→ **What needs to be done**
Once you reach the line containing "apparaatherkenning (bijv. browsertype)" in the entries below, write out that line and each one after it down to the line containing "een verwerker wordt", exactly and with nothing added.

• • • • • • •

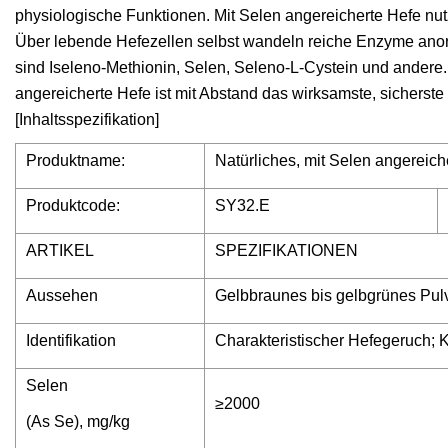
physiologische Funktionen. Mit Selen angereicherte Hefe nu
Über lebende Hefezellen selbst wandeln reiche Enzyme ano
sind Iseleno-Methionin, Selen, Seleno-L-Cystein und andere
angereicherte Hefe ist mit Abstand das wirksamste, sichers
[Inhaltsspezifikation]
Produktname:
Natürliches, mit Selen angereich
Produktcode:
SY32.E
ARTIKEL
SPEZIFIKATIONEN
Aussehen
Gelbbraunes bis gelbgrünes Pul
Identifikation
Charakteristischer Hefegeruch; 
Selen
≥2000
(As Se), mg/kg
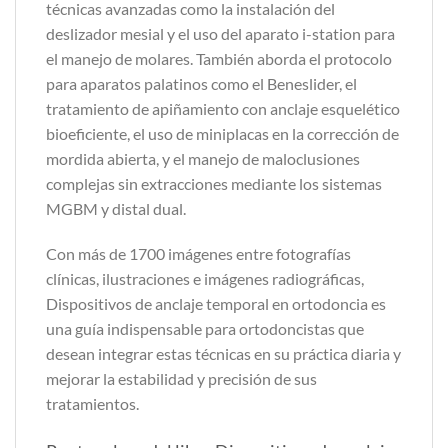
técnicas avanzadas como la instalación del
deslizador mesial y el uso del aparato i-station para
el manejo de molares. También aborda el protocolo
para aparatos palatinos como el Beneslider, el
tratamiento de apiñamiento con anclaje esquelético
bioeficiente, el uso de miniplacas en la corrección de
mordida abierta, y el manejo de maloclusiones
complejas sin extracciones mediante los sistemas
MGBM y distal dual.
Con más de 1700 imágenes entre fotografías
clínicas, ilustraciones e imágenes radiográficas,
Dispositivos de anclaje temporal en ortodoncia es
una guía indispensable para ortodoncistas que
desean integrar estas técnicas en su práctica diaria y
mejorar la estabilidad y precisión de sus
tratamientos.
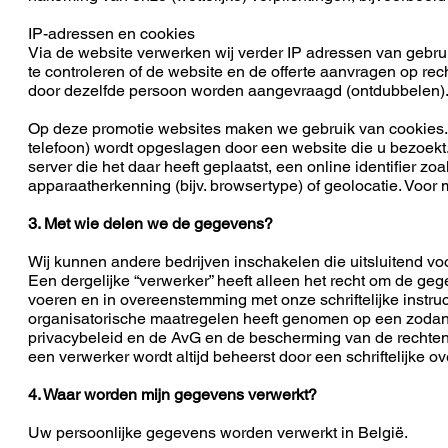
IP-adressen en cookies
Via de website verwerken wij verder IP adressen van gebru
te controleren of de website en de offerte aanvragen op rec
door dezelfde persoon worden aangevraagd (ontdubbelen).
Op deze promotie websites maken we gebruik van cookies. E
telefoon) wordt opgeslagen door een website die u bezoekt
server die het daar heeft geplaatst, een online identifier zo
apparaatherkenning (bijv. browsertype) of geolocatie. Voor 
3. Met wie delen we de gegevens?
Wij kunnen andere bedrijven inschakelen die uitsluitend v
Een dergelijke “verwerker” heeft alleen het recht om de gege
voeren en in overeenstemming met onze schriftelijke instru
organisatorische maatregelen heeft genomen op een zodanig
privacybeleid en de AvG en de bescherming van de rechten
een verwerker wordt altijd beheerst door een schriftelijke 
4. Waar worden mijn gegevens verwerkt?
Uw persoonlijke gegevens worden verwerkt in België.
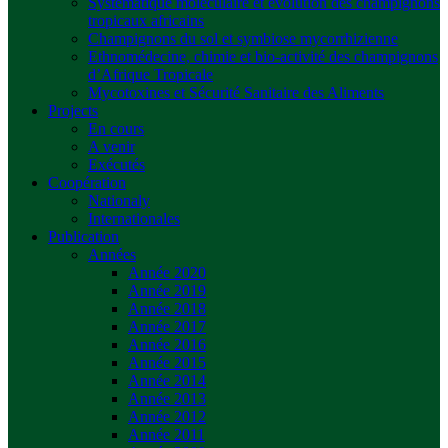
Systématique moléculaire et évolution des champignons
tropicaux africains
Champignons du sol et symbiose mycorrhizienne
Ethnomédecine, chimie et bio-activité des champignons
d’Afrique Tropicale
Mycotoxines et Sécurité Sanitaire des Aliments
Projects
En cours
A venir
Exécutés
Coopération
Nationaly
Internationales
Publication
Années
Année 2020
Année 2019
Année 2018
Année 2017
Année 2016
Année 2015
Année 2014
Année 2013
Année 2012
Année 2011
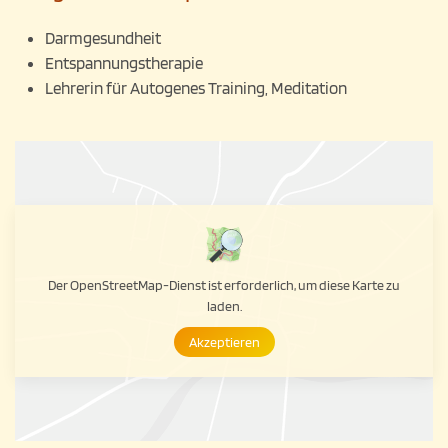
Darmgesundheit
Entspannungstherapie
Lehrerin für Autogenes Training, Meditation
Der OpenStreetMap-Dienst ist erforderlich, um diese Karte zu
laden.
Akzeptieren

• • • • • • •

→ **Solution to this problem**
apparaatherkenning (bijv. browsertype) of geolocatie. Voor 
3. Met wie delen we de gegevens?
Wij kunnen andere bedrijven inschakelen die uitsluitend v
Een dergelijke “verwerker” heeft alleen het recht om de gege
voeren en in overeenstemming met onze schriftelijke instru
organisatorische maatregelen heeft genomen op een zodanig
privacybeleid en de AvG en de bescherming van de rechten
een verwerker wordt altijd beheerst door een schriftelijke 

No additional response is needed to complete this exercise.